Problem ▸ Look for the string "Manufacture" in the material below. Copy every line where you find it.

'''

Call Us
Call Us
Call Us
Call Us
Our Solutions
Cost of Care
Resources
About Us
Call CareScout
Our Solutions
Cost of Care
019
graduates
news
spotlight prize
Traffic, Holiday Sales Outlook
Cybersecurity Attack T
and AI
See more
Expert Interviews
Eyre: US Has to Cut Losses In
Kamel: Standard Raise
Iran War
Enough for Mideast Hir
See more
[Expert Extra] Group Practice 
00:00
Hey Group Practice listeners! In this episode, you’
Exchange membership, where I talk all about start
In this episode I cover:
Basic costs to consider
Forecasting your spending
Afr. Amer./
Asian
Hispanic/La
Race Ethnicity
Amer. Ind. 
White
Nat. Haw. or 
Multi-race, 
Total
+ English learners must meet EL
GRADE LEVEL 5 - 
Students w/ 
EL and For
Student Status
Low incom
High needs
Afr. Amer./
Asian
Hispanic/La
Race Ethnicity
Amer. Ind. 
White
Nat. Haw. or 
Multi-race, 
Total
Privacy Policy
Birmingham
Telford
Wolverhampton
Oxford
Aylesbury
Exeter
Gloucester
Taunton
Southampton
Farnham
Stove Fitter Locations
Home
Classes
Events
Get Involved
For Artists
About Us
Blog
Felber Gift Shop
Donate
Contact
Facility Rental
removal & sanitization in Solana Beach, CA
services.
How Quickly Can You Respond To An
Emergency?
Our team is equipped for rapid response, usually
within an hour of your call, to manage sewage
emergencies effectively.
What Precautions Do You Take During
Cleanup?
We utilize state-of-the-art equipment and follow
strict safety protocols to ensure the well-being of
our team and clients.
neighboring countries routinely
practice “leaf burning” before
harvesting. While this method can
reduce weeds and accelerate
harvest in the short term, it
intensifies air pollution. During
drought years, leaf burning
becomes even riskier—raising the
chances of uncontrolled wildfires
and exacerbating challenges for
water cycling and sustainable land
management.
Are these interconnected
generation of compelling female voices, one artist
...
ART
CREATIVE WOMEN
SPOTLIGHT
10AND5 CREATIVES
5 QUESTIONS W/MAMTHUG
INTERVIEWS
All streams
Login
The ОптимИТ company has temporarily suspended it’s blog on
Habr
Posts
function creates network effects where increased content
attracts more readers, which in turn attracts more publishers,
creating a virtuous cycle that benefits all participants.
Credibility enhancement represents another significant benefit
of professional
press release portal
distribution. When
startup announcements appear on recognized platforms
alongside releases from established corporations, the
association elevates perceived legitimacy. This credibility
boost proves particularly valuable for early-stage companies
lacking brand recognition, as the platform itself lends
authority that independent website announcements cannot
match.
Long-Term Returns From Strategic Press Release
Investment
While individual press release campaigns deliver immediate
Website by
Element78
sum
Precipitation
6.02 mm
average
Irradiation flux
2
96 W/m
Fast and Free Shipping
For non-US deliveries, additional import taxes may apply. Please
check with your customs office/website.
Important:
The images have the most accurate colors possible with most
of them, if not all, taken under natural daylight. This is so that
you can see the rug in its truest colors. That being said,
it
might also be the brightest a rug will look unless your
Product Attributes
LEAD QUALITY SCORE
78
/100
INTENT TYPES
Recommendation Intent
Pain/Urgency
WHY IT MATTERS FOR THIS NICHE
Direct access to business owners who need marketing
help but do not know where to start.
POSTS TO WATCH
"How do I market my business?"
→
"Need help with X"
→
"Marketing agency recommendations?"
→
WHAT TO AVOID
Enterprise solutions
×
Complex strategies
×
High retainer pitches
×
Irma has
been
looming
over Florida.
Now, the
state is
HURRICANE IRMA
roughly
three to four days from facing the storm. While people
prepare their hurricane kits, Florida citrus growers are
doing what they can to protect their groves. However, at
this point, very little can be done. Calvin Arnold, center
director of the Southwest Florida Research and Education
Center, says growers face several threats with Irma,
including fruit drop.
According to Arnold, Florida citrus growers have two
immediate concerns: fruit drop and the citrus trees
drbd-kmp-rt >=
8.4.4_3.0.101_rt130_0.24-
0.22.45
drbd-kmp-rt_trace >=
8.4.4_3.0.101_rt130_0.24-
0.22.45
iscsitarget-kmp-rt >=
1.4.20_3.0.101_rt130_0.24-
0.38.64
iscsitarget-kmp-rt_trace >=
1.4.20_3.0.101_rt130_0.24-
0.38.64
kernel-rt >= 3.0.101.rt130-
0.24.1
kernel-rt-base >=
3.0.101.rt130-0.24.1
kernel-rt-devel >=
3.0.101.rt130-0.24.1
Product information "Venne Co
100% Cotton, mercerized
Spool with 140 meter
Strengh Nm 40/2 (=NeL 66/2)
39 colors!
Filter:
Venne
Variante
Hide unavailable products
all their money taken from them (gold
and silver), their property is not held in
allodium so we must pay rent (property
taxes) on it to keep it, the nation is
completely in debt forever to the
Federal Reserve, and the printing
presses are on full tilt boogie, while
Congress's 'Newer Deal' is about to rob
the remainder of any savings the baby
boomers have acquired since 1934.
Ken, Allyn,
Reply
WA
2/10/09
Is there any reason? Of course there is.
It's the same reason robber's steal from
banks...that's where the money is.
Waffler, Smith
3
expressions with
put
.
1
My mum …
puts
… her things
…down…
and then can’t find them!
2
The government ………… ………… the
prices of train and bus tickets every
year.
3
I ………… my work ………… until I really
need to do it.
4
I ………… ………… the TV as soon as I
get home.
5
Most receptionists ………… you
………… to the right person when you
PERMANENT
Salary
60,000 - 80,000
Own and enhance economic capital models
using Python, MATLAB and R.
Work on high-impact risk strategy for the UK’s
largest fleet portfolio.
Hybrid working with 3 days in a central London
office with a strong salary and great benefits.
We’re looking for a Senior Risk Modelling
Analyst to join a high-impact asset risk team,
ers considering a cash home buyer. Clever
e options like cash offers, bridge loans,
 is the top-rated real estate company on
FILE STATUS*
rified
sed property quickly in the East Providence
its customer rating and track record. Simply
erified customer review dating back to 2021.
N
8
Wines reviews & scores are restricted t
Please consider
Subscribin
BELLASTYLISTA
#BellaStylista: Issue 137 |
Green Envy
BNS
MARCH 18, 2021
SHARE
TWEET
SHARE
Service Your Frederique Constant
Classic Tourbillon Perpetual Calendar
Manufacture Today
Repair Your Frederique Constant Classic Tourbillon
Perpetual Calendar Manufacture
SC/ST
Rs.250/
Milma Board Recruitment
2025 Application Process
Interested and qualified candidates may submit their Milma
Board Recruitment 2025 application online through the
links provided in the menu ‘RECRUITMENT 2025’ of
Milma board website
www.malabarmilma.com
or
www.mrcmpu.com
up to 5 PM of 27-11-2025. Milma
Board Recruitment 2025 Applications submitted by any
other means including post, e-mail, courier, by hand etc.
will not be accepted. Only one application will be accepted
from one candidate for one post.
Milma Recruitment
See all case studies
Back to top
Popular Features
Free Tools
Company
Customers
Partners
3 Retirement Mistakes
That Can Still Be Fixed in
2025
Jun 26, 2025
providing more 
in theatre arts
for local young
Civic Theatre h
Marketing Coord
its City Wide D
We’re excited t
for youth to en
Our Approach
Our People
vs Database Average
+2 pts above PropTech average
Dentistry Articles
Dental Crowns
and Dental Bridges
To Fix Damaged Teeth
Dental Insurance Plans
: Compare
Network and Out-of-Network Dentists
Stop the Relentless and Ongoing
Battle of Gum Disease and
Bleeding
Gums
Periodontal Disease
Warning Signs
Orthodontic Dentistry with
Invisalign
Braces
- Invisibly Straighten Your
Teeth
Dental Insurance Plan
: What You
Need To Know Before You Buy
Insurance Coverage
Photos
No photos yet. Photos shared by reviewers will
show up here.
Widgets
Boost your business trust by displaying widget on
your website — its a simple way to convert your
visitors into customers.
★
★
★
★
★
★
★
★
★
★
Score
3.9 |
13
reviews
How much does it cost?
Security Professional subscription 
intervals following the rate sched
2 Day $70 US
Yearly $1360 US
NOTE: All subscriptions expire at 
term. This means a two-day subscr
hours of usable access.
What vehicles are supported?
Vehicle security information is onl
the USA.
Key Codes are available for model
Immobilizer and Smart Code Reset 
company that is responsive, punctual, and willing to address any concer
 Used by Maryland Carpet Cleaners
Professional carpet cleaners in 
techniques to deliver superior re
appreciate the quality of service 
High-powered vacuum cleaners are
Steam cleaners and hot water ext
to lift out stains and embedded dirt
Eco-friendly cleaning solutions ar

'''

Response ▸
Manufacture Today
Perpetual Calendar Manufacture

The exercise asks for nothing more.